When we implemented format-string in Clojure, we took advantage of Clojure's flexible argument handling to support both of these calls:

(format-string translation [arg1 arg2 arg3])
(format-string translation arg1 arg2 arg3)

since sometimes we'll have a sequence of substitution values and this saves us writing the following in our own code:

(apply format-string translation [arg1 arg2 arg3])

I'll leave the implementation of format-string as an exercise for the reader.
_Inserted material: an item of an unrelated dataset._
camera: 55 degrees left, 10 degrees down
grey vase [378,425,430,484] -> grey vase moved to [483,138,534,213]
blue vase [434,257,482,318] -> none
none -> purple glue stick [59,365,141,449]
Needless to say, the Clojure version of our i18n code is much more concise than the original non-Clojure version!

Tags: clojure

2 responses

  • 1 Kai Tischler // Nov 3, 2011 at 4:29 AM

    Hello Sean !

    I got the impression that You are a staunch advocate of Clojure these days: Clojure seems to be the programming language "du jour"; or "d'eternite" ?

    Never mind: With a little bit of an Emacs Lisp background, the Clojure Syntax does not look too strange to me ...

    As you can probably remember: I was a long-time fellow of Isaac "Ike" Dealey's onTap/DataFaucet couple ! And g11n/i18n/l10n has played an important role right from the beginning ! But if I'm not in error: Using onTap as well as ColdBox, the code will be littered with those statements You mention at the beginning of Your blog entry. So I am naturally interested in Your new, Clojure-based g11n/i18n/l10n solution !

    Currently I am using CFML as well as Java; but still open for other programming languages like Scala, Groovy, Clojure !

    I guess You recommend to add Clojure into the mix ! And may it only be for the sake of its newly discovered g11n/i18n/l10n goodness !

    Very grateful I would be for pointers how to marry CFML, Java and Clojure !

    Cheers and Tschüss

  • 2 Sean Corfield // Nov 4, 2011 at 4:52 PM

    @Kai, my cfmljure project (on github) is how I'm marrying CFML and Clojure right now.